DATA FOR THIS EXERCISE section start

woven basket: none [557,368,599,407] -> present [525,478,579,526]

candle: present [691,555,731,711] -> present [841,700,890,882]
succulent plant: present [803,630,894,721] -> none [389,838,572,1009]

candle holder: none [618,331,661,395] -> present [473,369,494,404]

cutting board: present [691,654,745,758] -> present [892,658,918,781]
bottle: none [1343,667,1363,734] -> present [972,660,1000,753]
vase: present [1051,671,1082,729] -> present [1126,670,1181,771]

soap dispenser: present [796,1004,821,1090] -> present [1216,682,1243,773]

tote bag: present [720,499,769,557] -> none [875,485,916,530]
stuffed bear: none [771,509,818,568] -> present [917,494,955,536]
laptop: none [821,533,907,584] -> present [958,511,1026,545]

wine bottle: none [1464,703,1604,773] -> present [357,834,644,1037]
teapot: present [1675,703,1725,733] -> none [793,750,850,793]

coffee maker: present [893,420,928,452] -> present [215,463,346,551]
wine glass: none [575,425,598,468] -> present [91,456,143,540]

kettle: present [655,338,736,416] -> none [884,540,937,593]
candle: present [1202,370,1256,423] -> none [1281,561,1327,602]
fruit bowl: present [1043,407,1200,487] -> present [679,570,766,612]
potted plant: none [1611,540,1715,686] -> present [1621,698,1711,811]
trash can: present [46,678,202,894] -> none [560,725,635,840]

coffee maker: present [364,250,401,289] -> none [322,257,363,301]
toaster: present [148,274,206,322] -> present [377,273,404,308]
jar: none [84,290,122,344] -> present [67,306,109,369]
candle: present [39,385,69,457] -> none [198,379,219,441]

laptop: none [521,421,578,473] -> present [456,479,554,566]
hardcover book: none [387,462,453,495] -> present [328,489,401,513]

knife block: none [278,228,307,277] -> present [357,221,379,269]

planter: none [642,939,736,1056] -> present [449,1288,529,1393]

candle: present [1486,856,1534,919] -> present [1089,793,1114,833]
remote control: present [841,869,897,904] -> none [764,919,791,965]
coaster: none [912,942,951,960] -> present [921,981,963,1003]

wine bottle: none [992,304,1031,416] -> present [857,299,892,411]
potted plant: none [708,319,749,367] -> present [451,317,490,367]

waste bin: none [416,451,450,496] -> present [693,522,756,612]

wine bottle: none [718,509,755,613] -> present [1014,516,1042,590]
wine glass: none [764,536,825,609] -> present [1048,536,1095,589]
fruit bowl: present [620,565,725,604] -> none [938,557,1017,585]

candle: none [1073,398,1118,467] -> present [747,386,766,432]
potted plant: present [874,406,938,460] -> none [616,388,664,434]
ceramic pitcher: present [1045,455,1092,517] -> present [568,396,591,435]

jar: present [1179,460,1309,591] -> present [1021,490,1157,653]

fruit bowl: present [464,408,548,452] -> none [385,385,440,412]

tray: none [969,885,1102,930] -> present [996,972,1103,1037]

DATA FOR THIS EXERCISE section end

• **PROBLEM TO WORK ON**
Among the lines of the preceding data, which ones hold the word "bottle"? List them.

• **TASK RESULT**
bottle: none [1343,667,1363,734] -> present [972,660,1000,753]
wine bottle: none [1464,703,1604,773] -> present [357,834,644,1037]
wine bottle: none [992,304,1031,416] -> present [857,299,892,411]
wine bottle: none [718,509,755,613] -> present [1014,516,1042,590]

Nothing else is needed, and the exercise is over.